What you are asked to do
Could you output the entire listing without altering anything?

Source data
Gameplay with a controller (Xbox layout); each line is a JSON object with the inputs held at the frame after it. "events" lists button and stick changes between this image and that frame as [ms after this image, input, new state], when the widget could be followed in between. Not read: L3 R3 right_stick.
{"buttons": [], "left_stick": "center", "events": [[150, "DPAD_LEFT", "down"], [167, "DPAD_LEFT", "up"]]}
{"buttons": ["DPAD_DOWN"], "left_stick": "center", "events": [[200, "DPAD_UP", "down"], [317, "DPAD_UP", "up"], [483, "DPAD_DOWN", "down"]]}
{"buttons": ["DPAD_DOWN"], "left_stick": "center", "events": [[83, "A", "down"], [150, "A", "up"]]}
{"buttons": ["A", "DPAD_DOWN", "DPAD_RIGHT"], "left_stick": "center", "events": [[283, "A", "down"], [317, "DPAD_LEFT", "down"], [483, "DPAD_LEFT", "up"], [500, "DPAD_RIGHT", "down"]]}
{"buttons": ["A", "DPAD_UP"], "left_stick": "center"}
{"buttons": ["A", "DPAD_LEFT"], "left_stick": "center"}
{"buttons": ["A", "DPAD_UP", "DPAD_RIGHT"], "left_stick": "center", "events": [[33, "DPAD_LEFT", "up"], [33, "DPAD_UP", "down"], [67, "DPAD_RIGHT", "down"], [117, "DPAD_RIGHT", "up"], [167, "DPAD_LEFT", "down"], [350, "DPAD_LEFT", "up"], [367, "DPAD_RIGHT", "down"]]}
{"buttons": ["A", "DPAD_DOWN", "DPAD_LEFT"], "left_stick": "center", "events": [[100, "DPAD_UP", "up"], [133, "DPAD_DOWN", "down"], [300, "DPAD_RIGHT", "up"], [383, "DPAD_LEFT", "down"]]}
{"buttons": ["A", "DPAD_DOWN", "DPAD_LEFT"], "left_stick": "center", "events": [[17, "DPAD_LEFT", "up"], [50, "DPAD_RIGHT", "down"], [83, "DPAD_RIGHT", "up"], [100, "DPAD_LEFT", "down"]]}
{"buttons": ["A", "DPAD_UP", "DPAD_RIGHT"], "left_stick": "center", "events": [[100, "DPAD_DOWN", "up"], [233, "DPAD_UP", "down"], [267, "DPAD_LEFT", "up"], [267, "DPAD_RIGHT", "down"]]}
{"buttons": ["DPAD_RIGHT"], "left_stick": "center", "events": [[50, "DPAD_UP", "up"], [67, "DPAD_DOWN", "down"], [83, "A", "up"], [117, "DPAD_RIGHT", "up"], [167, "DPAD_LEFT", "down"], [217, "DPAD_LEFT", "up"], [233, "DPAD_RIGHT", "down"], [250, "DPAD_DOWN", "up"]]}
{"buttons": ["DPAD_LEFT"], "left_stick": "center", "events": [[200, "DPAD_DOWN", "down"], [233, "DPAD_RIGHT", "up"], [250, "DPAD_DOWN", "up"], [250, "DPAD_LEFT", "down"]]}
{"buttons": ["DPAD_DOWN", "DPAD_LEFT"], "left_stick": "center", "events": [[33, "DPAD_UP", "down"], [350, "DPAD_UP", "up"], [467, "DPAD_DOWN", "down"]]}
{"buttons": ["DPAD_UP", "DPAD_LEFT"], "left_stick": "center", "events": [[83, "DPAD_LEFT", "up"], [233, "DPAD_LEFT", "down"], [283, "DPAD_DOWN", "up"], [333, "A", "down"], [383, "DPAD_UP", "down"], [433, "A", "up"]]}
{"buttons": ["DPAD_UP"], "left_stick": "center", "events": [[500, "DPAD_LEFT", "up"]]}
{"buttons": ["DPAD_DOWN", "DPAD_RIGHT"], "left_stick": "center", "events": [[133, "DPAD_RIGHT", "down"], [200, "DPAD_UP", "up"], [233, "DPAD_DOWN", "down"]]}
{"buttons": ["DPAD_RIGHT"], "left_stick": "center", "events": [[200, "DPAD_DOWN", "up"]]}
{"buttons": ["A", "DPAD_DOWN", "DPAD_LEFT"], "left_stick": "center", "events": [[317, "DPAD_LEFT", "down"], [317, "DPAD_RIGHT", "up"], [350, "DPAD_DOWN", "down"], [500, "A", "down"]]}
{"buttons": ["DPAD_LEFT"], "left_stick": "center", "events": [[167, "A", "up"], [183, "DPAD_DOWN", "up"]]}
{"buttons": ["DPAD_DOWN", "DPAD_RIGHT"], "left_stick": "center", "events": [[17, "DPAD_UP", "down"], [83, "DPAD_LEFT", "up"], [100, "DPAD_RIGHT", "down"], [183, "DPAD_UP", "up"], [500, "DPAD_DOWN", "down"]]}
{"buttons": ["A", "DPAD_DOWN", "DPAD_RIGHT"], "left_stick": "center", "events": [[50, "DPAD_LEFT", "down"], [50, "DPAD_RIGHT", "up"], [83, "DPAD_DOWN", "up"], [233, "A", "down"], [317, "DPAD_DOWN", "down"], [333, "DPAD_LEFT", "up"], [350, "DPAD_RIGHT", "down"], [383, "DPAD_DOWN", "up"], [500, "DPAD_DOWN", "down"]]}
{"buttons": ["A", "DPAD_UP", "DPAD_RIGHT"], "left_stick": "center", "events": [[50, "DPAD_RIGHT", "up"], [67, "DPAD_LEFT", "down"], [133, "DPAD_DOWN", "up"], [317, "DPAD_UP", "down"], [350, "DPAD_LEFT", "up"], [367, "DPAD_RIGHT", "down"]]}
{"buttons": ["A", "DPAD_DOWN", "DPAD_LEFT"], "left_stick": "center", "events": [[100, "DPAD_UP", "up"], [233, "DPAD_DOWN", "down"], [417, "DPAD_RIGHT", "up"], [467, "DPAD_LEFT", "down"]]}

Result of this exercise
Gameplay with a controller (Xbox layout); each line is a JSON object with the inputs held at the frame after it. "events" lists button and stick changes between this image and that frame as [ms after this image, input, new state], when the widget could be followed in between. Not read: L3 R3 right_stick.
{"buttons": [], "left_stick": "center", "events": [[150, "DPAD_LEFT", "down"], [167, "DPAD_LEFT", "up"]]}
{"buttons": ["DPAD_DOWN"], "left_stick": "center", "events": [[200, "DPAD_UP", "down"], [317, "DPAD_UP", "up"], [483, "DPAD_DOWN", "down"]]}
{"buttons": ["DPAD_DOWN"], "left_stick": "center", "events": [[83, "A", "down"], [150, "A", "up"]]}
{"buttons": ["A", "DPAD_DOWN", "DPAD_RIGHT"], "left_stick": "center", "events": [[283, "A", "down"], [317, "DPAD_LEFT", "down"], [483, "DPAD_LEFT", "up"], [500, "DPAD_RIGHT", "down"]]}
{"buttons": ["A", "DPAD_UP"], "left_stick": "center"}
{"buttons": ["A", "DPAD_LEFT"], "left_stick": "center"}
{"buttons": ["A", "DPAD_UP", "DPAD_RIGHT"], "left_stick": "center", "events": [[33, "DPAD_LEFT", "up"], [33, "DPAD_UP", "down"], [67, "DPAD_RIGHT", "down"], [117, "DPAD_RIGHT", "up"], [167, "DPAD_LEFT", "down"], [350, "DPAD_LEFT", "up"], [367, "DPAD_RIGHT", "down"]]}
{"buttons": ["A", "DPAD_DOWN", "DPAD_LEFT"], "left_stick": "center", "events": [[100, "DPAD_UP", "up"], [133, "DPAD_DOWN", "down"], [300, "DPAD_RIGHT", "up"], [383, "DPAD_LEFT", "down"]]}
{"buttons": ["A", "DPAD_DOWN", "DPAD_LEFT"], "left_stick": "center", "events": [[17, "DPAD_LEFT", "up"], [50, "DPAD_RIGHT", "down"], [83, "DPAD_RIGHT", "up"], [100, "DPAD_LEFT", "down"]]}
{"buttons": ["A", "DPAD_UP", "DPAD_RIGHT"], "left_stick": "center", "events": [[100, "DPAD_DOWN", "up"], [233, "DPAD_UP", "down"], [267, "DPAD_LEFT", "up"], [267, "DPAD_RIGHT", "down"]]}
{"buttons": ["DPAD_RIGHT"], "left_stick": "center", "events": [[50, "DPAD_UP", "up"], [67, "DPAD_DOWN", "down"], [83, "A", "up"], [117, "DPAD_RIGHT", "up"], [167, "DPAD_LEFT", "down"], [217, "DPAD_LEFT", "up"], [233, "DPAD_RIGHT", "down"], [250, "DPAD_DOWN", "up"]]}
{"buttons": ["DPAD_LEFT"], "left_stick": "center", "events": [[200, "DPAD_DOWN", "down"], [233, "DPAD_RIGHT", "up"], [250, "DPAD_DOWN", "up"], [250, "DPAD_LEFT", "down"]]}
{"buttons": ["DPAD_DOWN", "DPAD_LEFT"], "left_stick": "center", "events": [[33, "DPAD_UP", "down"], [350, "DPAD_UP", "up"], [467, "DPAD_DOWN", "down"]]}
{"buttons": ["DPAD_UP", "DPAD_LEFT"], "left_stick": "center", "events": [[83, "DPAD_LEFT", "up"], [233, "DPAD_LEFT", "down"], [283, "DPAD_DOWN", "up"], [333, "A", "down"], [383, "DPAD_UP", "down"], [433, "A", "up"]]}
{"buttons": ["DPAD_UP"], "left_stick": "center", "events": [[500, "DPAD_LEFT", "up"]]}
{"buttons": ["DPAD_DOWN", "DPAD_RIGHT"], "left_stick": "center", "events": [[133, "DPAD_RIGHT", "down"], [200, "DPAD_UP", "up"], [233, "DPAD_DOWN", "down"]]}
{"buttons": ["DPAD_RIGHT"], "left_stick": "center", "events": [[200, "DPAD_DOWN", "up"]]}
{"buttons": ["A", "DPAD_DOWN", "DPAD_LEFT"], "left_stick": "center", "events": [[317, "DPAD_LEFT", "down"], [317, "DPAD_RIGHT", "up"], [350, "DPAD_DOWN", "down"], [500, "A", "down"]]}
{"buttons": ["DPAD_LEFT"], "left_stick": "center", "events": [[167, "A", "up"], [183, "DPAD_DOWN", "up"]]}
{"buttons": ["DPAD_DOWN", "DPAD_RIGHT"], "left_stick": "center", "events": [[17, "DPAD_UP", "down"], [83, "DPAD_LEFT", "up"], [100, "DPAD_RIGHT", "down"], [183, "DPAD_UP", "up"], [500, "DPAD_DOWN", "down"]]}
{"buttons": ["A", "DPAD_DOWN", "DPAD_RIGHT"], "left_stick": "center", "events": [[50, "DPAD_LEFT", "down"], [50, "DPAD_RIGHT", "up"], [83, "DPAD_DOWN", "up"], [233, "A", "down"], [317, "DPAD_DOWN", "down"], [333, "DPAD_LEFT", "up"], [350, "DPAD_RIGHT", "down"], [383, "DPAD_DOWN", "up"], [500, "DPAD_DOWN", "down"]]}
{"buttons": ["A", "DPAD_UP", "DPAD_RIGHT"], "left_stick": "center", "events": [[50, "DPAD_RIGHT", "up"], [67, "DPAD_LEFT", "down"], [133, "DPAD_DOWN", "up"], [317, "DPAD_UP", "down"], [350, "DPAD_LEFT", "up"], [367, "DPAD_RIGHT", "down"]]}
{"buttons": ["A", "DPAD_DOWN", "DPAD_LEFT"], "left_stick": "center", "events": [[100, "DPAD_UP", "up"], [233, "DPAD_DOWN", "down"], [417, "DPAD_RIGHT", "up"], [467, "DPAD_LEFT", "down"]]}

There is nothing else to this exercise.